WHAT YOU SHOULD DO:
Look below for the line with "focal_35mm: 26". Retype it and every line after it to the end, exactly, but leave out the pictures.

(DATA FOR THE TASK Opens)

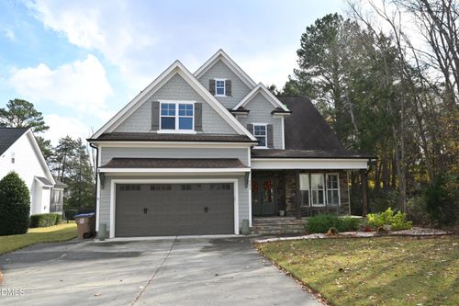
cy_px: 153
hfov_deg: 70.5
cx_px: 230
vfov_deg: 50.4
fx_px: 325
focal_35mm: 26
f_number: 16
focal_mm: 25.5
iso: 200
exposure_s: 1/60
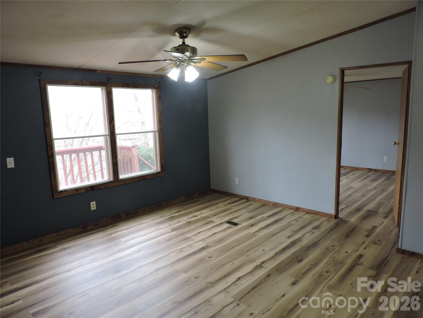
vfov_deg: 56.8
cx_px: 212
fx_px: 293
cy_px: 159
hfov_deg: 71.6
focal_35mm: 24
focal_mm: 4.3
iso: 125
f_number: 3
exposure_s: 1/30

(DATA FOR THE TASK Closes)

RESULT FOR THIS EXERCISE:
focal_35mm: 26
f_number: 16
focal_mm: 25.5
iso: 200
exposure_s: 1/60
vfov_deg: 56.8
cx_px: 212
fx_px: 293
cy_px: 159
hfov_deg: 71.6
focal_35mm: 24
focal_mm: 4.3
iso: 125
f_number: 3
exposure_s: 1/30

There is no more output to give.